## THE TASK
Please format the records below as a JSON list of strings, with one string per line, blank lines omitted and the pictures left out.
───── GIVEN INFORMATION
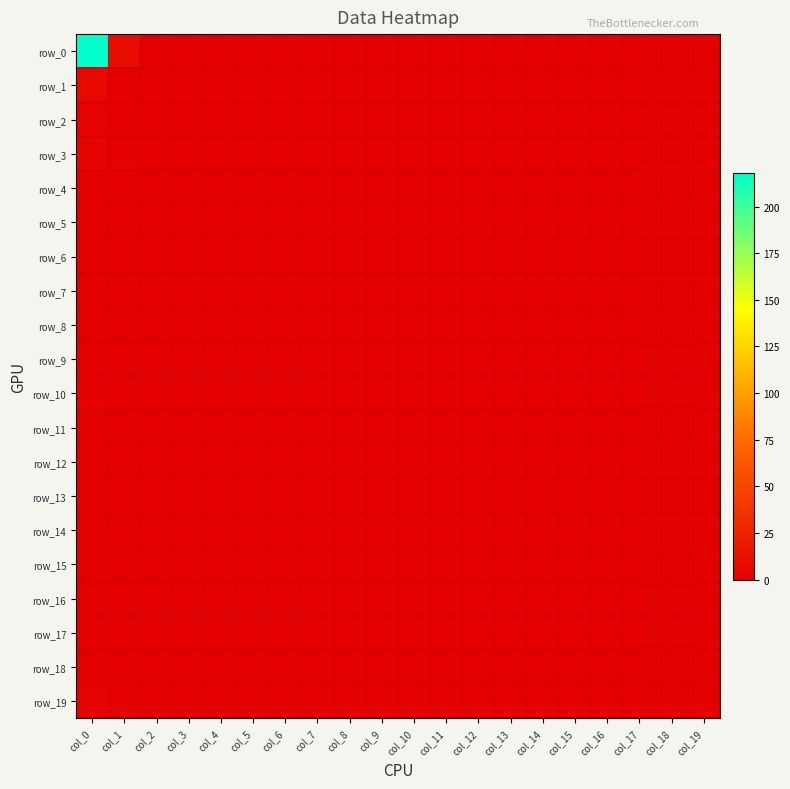

The row_17 series shows 0 at col_15. True or false?

True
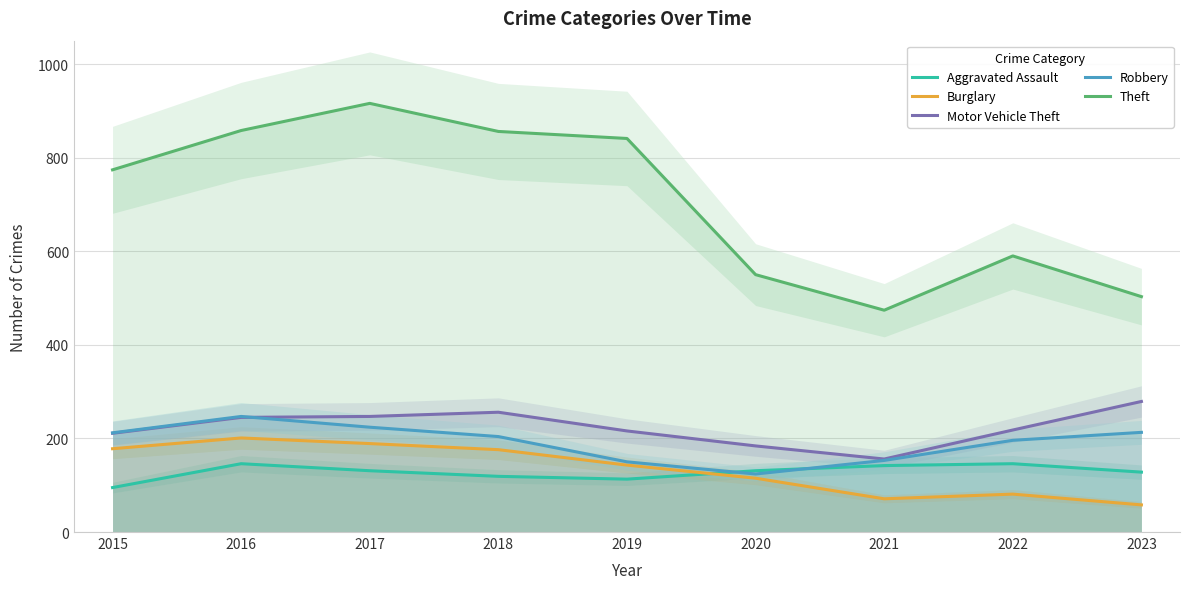

Which series has the widest spread of values?

Theft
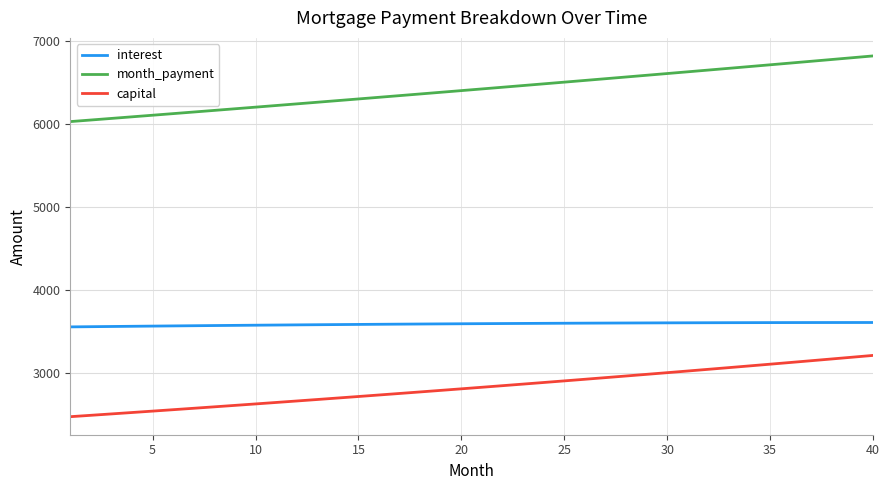

Which series has the largest range (max minus min)?

month_payment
──────────
## RESPONSE TO THE TASK
[
  "The row_17 series shows 0 at col_15. True or false?",
  "True",
  "Which series has the widest spread of values?",
  "Theft",
  "Which series has the largest range (max minus min)?",
  "month_payment"
]